#### Talimatlarınız:
Aşağıdaki istinaf kararı metnini, gösterilen son cümleden sonrasından başlayarak sürdürünüz.

#### Seçilen Metin:
■ ■ ■ ■
Emsal Mahkeme Kararı İstanbul Bölge Adliye Mahkemesi 16. Hukuk Dairesi 2017/1465 E. 2019/145 K. 24.01.2019 T.

Görüntülediğiniz mahkeme kararı kesinleşmiş bir karardır.

T.C.
İSTANBUL
BÖLGE ADLİYE MAHKEMESİ
16. HUKUK DAİRESİ
T Ü R K M İ L L E T İ A D I N A
İ S T İ N A F K A R A R I
DOSYA NO: 2017/1465 Esas
KARAR NO : 2019/145
İNCELENEN KARARIN
MAHKEMESİ: İSTANBUL ANADOLU 4. ASLİYE TİCARET MAHKEMESİ
TARİHİ : 01/11/2016
NUMARASI : 2014/752 2016/811
DAVANIN KONUSU : Tazminat (Ölüm Ve Cismani Zarar Sebebiyle Açılan Tazminat)
KARAR TARİHİ : 24/01/2019
İstinaf incelemesi için dairemize gönderilen dosyanın ilk incelemesi tamamlanmış olmakla, HMK 353. Maddesi gereğince dosya içeriğine göre duruşma yapılmasına gerek görülmeden dosya üzerinde yapılan inceleme sonucu;
GEREĞİ DÜŞÜNÜLDÜ:
Davacı vekili, müvekkilinin 12/11/2013 tarihinde İETT durağında otobüs beklediği sırada davalı İETT’ye ait aracın durakta bekleyen müvekkiline çarptığını ve yaralandığını, olayda davalı sürücü …’un da kusurlu olduğunu belirterek fazlaya dair hakları saklı kalmak kaydıyla şimdilik 2000 TL maddi, 30.000 TL manevi tazminatın ticari avans faiziyle davalılardan tahsiline karar verilmesini talep ve dava etmiştir.
Davacı vekilince 22/08/2016 tarihli dilekçeyle dava değeri 35.063,33 TL’ye yükseltilerek %12 ve artan oranlarda avans faizi işletilmesi talep edilmiş ve harcının da aynı tarihte yatırıldığı görülmüştür.
■ ■ ■ ■
[Kaynak kayıtlar]
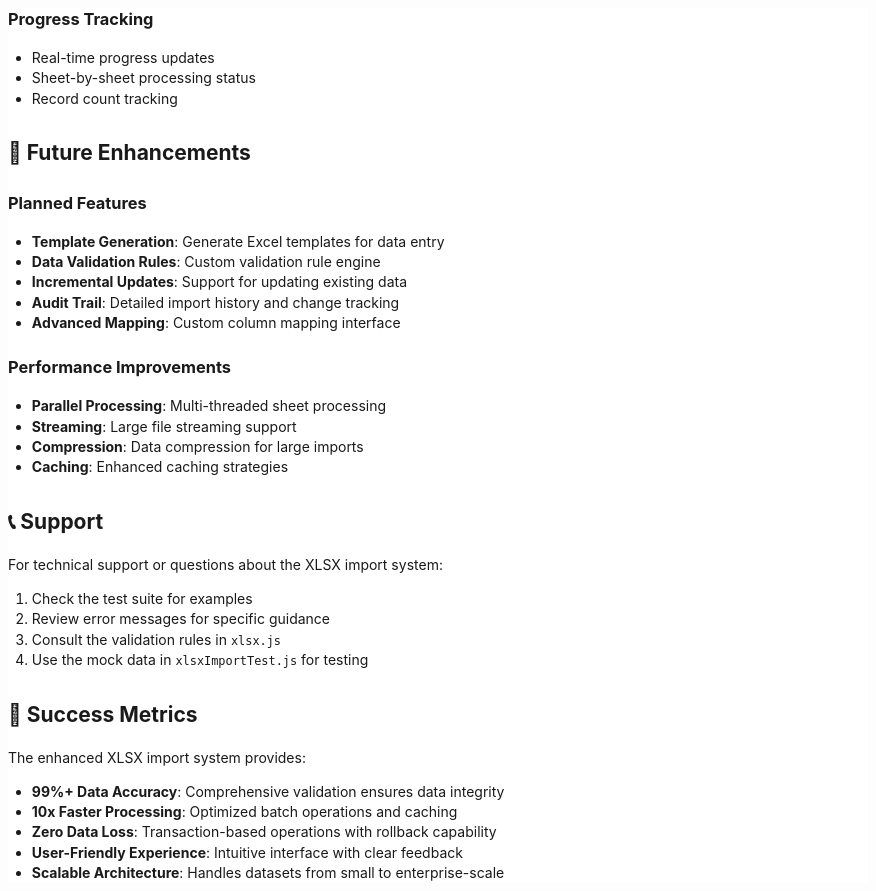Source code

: ### Progress Tracking
- Real-time progress updates
- Sheet-by-sheet processing status
- Record count tracking

## 🚀 Future Enhancements

### Planned Features
- **Template Generation**: Generate Excel templates for data entry
- **Data Validation Rules**: Custom validation rule engine
- **Incremental Updates**: Support for updating existing data
- **Audit Trail**: Detailed import history and change tracking
- **Advanced Mapping**: Custom column mapping interface

### Performance Improvements
- **Parallel Processing**: Multi-threaded sheet processing
- **Streaming**: Large file streaming support
- **Compression**: Data compression for large imports
- **Caching**: Enhanced caching strategies

## 📞 Support

For technical support or questions about the XLSX import system:
1. Check the test suite for examples
2. Review error messages for specific guidance
3. Consult the validation rules in `xlsx.js`
4. Use the mock data in `xlsxImportTest.js` for testing

## 🎉 Success Metrics

The enhanced XLSX import system provides:
- **99%+ Data Accuracy**: Comprehensive validation ensures data integrity
- **10x Faster Processing**: Optimized batch operations and caching
- **Zero Data Loss**: Transaction-based operations with rollback capability
- **User-Friendly Experience**: Intuitive interface with clear feedback
- **Scalable Architecture**: Handles datasets from small to enterprise-scale
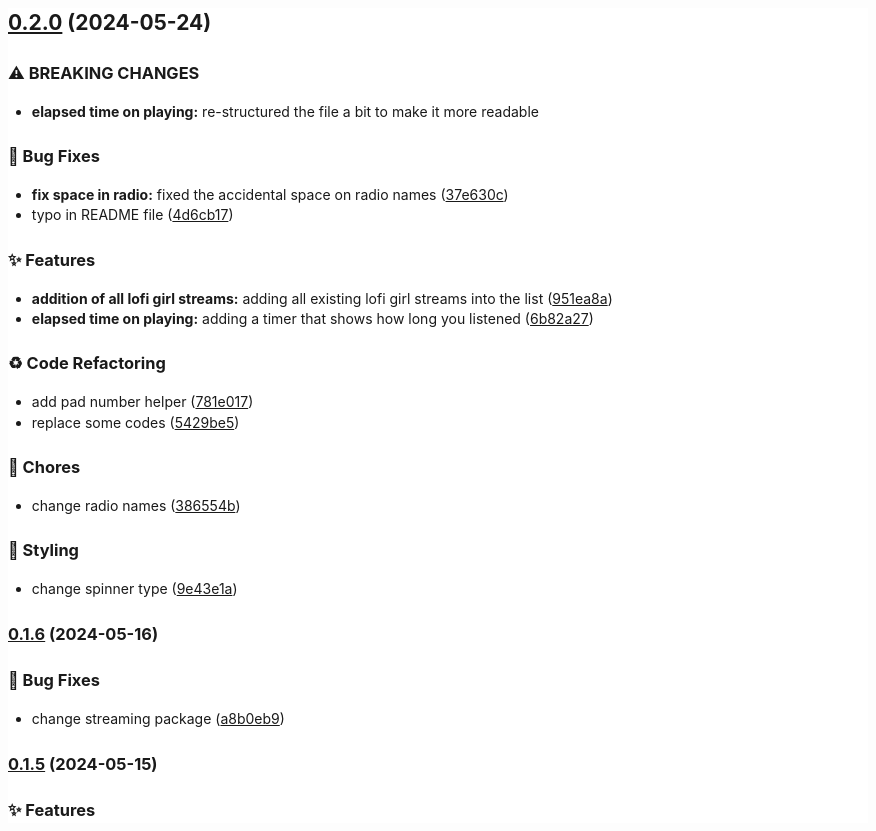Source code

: ## [0.2.0](https://github.com/remvze/lowfi/compare/v0.1.6...v0.2.0) (2024-05-24)

### ⚠ BREAKING CHANGES

- **elapsed time on playing:** re-structured the file a bit to make it more readable

### 🐛 Bug Fixes

- **fix space in radio:** fixed the accidental space on radio names ([37e630c](https://github.com/remvze/lowfi/commit/37e630c2c35cccba14514cafe1acad7c81412aa4))
- typo in README file ([4d6cb17](https://github.com/remvze/lowfi/commit/4d6cb170ffb09f8ed0e183c00cb979390409bad0))

### ✨ Features

- **addition of all lofi girl streams:** adding all existing lofi girl streams into the list ([951ea8a](https://github.com/remvze/lowfi/commit/951ea8a3ebac88a199ca0ce8db2afaa0f9225f3c))
- **elapsed time on playing:** adding a timer that shows how long you listened ([6b82a27](https://github.com/remvze/lowfi/commit/6b82a2793e9b481129e0a979eff25c99a471a5d0))

### ♻️ Code Refactoring

- add pad number helper ([781e017](https://github.com/remvze/lowfi/commit/781e017be489aa3d7efc355a7365b1fb7cb0f770))
- replace some codes ([5429be5](https://github.com/remvze/lowfi/commit/5429be5a6d9b3712a46d45ab268eb76e26a13b1a))

### 🚚 Chores

- change radio names ([386554b](https://github.com/remvze/lowfi/commit/386554bed661d31ef5e3cf2a2e7855dd522d3808))

### 💄 Styling

- change spinner type ([9e43e1a](https://github.com/remvze/lowfi/commit/9e43e1a5c4228f661adc4d761a65c23c71055cec))

### [0.1.6](https://github.com/remvze/lowfi/compare/v0.1.5...v0.1.6) (2024-05-16)

### 🐛 Bug Fixes

- change streaming package ([a8b0eb9](https://github.com/remvze/lowfi/commit/a8b0eb9f7b36065b6127f39ead8045ce9f30817b))

### [0.1.5](https://github.com/remvze/lowfi/compare/v0.1.4...v0.1.5) (2024-05-15)

### ✨ Features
■ ■ ■ ■
#### Yanıt Bölümü:
Davalı … şirketi vekili davanın reddini istemiştir.
Davalı İETT Genel Müdürlüğü vekili, kusurun sürücüde olmadığını, ayrıca hastane ve tedavi masraflarının SGK tarafından karşılandığını, konunun araştırılması gerektiğini, tazminat miktarının fahiş olduğunu, %12 oranında ticari faiz istenemeyeceğini bildirmiştir.
Diğer davalı davaya cevap vermemiştir.
Mahkemece, toplanan delillere ve bilirkişi raporuna göre; davalı İETT’nin maliki olduğu ve davalı …’un idaresindeki diğer davalı … şirketince trafik sigortası yapılan aracın yaya olarak davacıya çarptığı, davacının %13.2 oranında meslekten kazanma gücü kaybına uğradığı, kazanın meydana gelmesinde davacı sürücünün %25, davacının ise %75 oranında kusurlu olduğu, kazadan dolayı davacının 35.063,33 TL maddi zararı olduğu, zararın teminat kapsamında bulunduğu gerekçeleriyle maddi tazminat yönünden davanın kabulüne, 35.06333 TL’nin 12/11/2013 tarihinden (davalı … yönünden ise 25/06/2014 tarihinden) değişen ve değişecek oranlarda yasal faiziyle davalılardan müştereken ve müteselsilen tahsiline, 2.750,00 TL manevi tazminatın ise yasal faiziyle 12/11/2013 tarihinden itibaren davalı İETT ve …’den müştereken ve müteselsilen tahsiline, fazlaya ilişkin istemin reddine karar verilmiş, kararı davacı vekili ile davalılardan İETT vekili istinaf etmiştir.
Davacı vekili istinaf sebebi olarak; hükmedilen manevi tazminatın çok düşük olduğunu, müvekkilinin %13,2 oranında meslekten kazanma gücü kaybına ve 6 ay geçici iş göremez hale geldiğini, ayrıca hükmedilen tutara tüm davalılar yönünden avans faizine hükmedilmesi gerektiğini bildirmiştir.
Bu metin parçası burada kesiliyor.